Anglerfish are marine fish that attract prey by dangling a fleshy, bait-like appendage (the esca) in front of their heads. The appendage, which resembles a fishing pole, is attached to the end of the dorsal fin's foremost spine (the illicium), which is separated from the rest of the fin.



Anglerfish belong to the order Lophiiformes, which includes three suborders, 15 families, and about 215 species. The order Lophiiformes is in the class Osteichthyes, the bony fishes, which, in turn, is in the subphylum Vertebrata, phylum Chordata.

Anglerfish are distributed throughout the world and include both free-swimming (pelagic) species and seabed-dwelling (benthic) species. Most species of anglerfish live on the ocean floor and have bizarre body forms. They have small gill openings located at or behind the base of the pectoral fins, which are limb-like in structure; some species also have limb-like pelvic fins. The swim bladder of anglerfish is physoclistic, that is, it has no connection to the digestive tract.

The common names of many anglerfish are particularly colorful: for example, the flattened goosefish, the warty angler, and the spherical frogfish. The flattened goosefish inhabits the muddy bottom of the continental slopes of the Atlantic, Indian, and western Pacific Oceans and remains motionless as it angles for prey with its esca.
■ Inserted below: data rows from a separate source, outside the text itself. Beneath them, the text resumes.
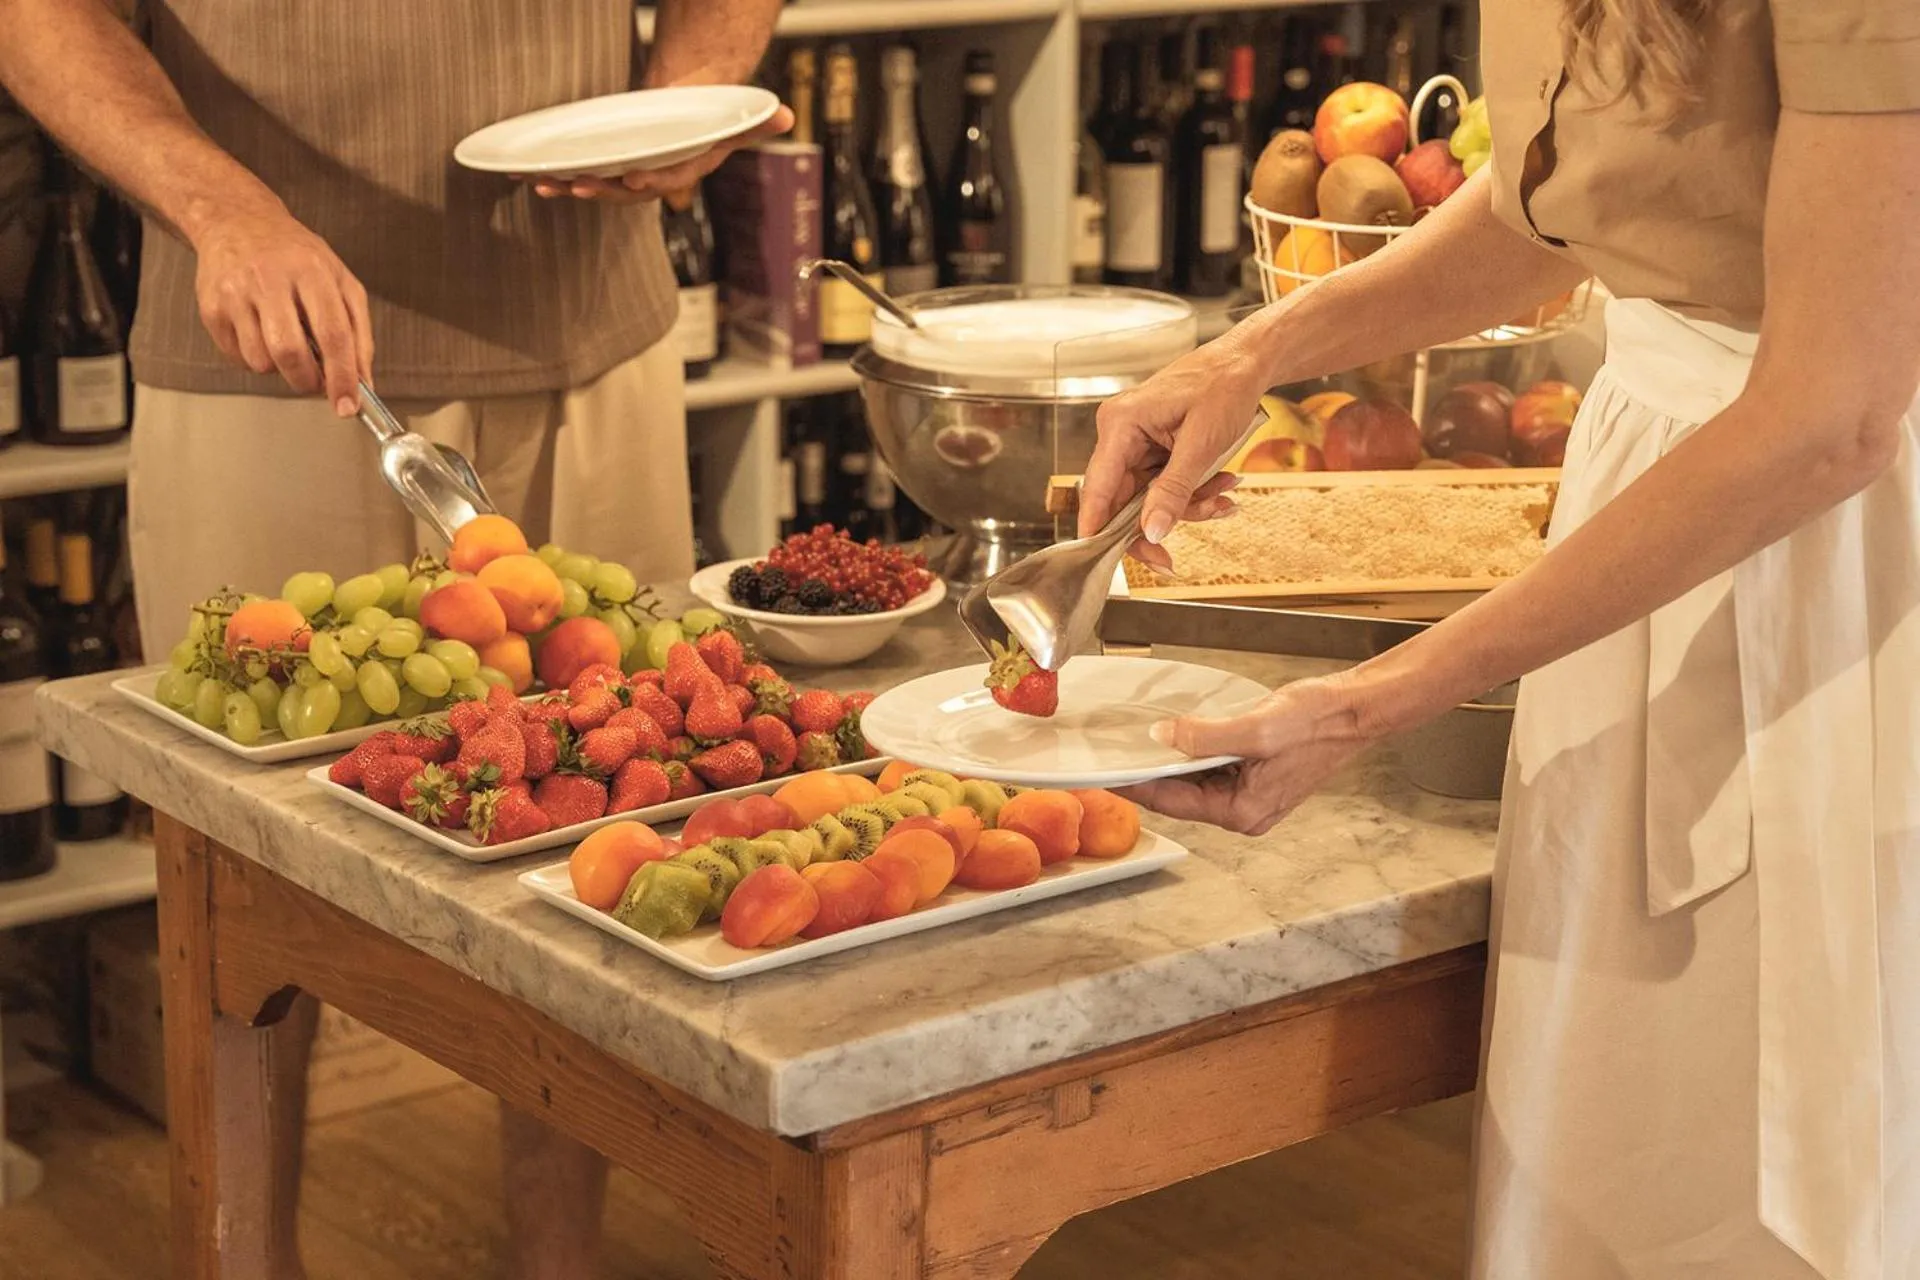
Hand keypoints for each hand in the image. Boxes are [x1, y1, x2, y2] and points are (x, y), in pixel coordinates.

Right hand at [193, 202, 372, 415]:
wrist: (238, 222)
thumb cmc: (296, 256)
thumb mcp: (341, 282)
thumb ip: (358, 333)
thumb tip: (363, 382)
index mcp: (312, 271)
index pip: (333, 334)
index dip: (342, 377)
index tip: (347, 405)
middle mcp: (270, 279)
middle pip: (290, 352)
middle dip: (307, 380)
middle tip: (314, 380)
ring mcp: (236, 292)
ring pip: (261, 361)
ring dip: (280, 369)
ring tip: (285, 341)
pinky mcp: (211, 307)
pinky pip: (238, 357)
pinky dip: (256, 358)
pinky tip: (261, 332)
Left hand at [523, 105, 793, 202]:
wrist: (688, 118)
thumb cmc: (710, 120)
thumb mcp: (734, 122)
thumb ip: (756, 123)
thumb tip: (786, 116)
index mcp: (685, 171)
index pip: (667, 181)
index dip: (649, 183)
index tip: (630, 178)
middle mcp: (656, 181)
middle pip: (625, 193)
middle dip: (599, 190)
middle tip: (573, 184)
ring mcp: (629, 178)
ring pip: (598, 188)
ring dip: (569, 187)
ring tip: (542, 184)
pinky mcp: (608, 171)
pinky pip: (582, 177)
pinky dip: (558, 177)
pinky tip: (532, 176)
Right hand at [1080, 327, 1274, 571]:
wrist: (1247, 363)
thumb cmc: (1224, 385)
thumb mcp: (1203, 443)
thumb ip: (1174, 490)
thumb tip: (1151, 531)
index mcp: (1121, 424)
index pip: (1097, 487)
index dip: (1097, 528)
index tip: (1101, 561)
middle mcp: (1121, 434)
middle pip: (1123, 501)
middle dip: (1162, 520)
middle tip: (1176, 557)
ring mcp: (1136, 443)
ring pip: (1149, 498)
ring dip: (1188, 505)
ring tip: (1225, 493)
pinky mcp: (1154, 449)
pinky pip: (1165, 486)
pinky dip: (1194, 492)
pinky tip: (1222, 483)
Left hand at [1120, 676, 1371, 835]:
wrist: (1356, 709)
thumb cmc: (1318, 722)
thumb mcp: (1256, 728)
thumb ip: (1205, 736)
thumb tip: (1163, 737)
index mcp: (1242, 811)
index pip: (1172, 801)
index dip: (1135, 785)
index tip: (1103, 774)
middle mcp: (1246, 812)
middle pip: (1181, 795)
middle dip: (1151, 774)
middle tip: (1115, 754)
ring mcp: (1253, 797)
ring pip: (1196, 783)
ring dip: (1173, 763)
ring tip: (1140, 743)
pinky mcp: (1258, 779)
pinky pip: (1214, 771)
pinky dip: (1196, 755)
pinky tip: (1181, 736)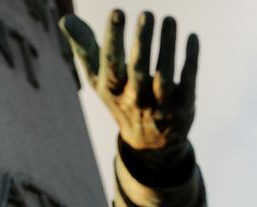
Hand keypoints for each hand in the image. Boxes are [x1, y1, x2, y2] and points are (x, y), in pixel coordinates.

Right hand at [60, 10, 198, 154]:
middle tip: (146, 14)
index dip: (113, 39)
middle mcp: (135, 99)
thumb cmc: (121, 98)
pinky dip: (190, 59)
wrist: (150, 143)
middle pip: (138, 70)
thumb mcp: (99, 79)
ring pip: (164, 75)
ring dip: (167, 46)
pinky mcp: (183, 106)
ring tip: (168, 19)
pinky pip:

The balloon-shaped warty angler is found in South Australia and New South Wales, and the spherical frogfish, which propels itself in hopping motions with pectoral fins modified into special "jumping" limbs, is found in tropical and subtropical seas.
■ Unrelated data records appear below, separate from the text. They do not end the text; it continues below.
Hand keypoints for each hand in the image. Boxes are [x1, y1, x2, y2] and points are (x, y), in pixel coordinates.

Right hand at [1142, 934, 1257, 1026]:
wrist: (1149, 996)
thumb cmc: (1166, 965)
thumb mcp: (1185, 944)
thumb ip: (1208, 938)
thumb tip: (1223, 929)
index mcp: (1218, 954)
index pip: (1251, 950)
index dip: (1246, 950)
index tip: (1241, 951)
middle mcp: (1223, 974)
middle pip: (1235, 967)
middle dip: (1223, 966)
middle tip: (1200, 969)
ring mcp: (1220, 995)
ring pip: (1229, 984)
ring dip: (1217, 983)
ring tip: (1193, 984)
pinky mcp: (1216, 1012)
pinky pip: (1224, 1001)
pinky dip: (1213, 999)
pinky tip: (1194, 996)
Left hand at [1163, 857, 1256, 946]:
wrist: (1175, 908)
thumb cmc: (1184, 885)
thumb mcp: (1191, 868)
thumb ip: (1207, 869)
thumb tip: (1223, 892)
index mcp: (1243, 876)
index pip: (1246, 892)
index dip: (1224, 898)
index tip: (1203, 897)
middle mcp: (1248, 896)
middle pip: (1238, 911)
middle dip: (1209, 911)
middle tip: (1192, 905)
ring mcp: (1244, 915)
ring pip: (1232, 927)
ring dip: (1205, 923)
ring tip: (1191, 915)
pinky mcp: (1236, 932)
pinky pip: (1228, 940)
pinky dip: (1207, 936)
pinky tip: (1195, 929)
The diet of anglerfish consists mostly of other fish, although some species consume marine invertebrates. For example, batfish, anglerfish with free flaps of skin, also eat marine snails, clams, crustacea, and worms; deep-sea anglers of the family Melanocetidae consume copepods and arrow worms in addition to fish.

Deep-sea anglerfish, which belong to the suborder Ceratioidei, live at depths between 4,920 and 8,200 ft (1,500 and 2,500 m). The deep-sea anglerfish lack pelvic fins, are free-swimming (pelagic) and do not remain still on the bottom, as do other anglerfish. Deep-sea anglerfish are distributed widely from subarctic to subantarctic waters, but are absent from the Mediterranean Sea.

Anglerfish range in length from about 4 in to 2 ft (10–60 cm). The males of four families of the suborder Ceratioidei show a dramatic sexual dimorphism, in that males are much smaller than the females. The male Ceratias holboelli, for example, grows to a maximum length of only 2.5 in (6 cm) while the females can reach up to 4 ft (1.2 m) in length.

Soon after birth, parasitic male deep-sea anglers use their pincerlike mouths to affix themselves to a female. The tissue of their mouths fuses completely with the tissues of the female, so that their blood supplies mingle. The female is the hunter, attracting prey with a luminous esca, while the male receives nourishment via the shared blood supply. The male, assured of a life without the need to hunt for food, ceases growth, except for development of reproductive organs. In turn, the female is assured a lifetime supply of sperm from the male to fertilize her eggs.

Some anglerfish are used by humans as food; for example, the European goosefish, Lophius piscatorius, also called monkfish, is highly prized; and frogfish are sometimes sold for home aquariums and are occasionally eaten.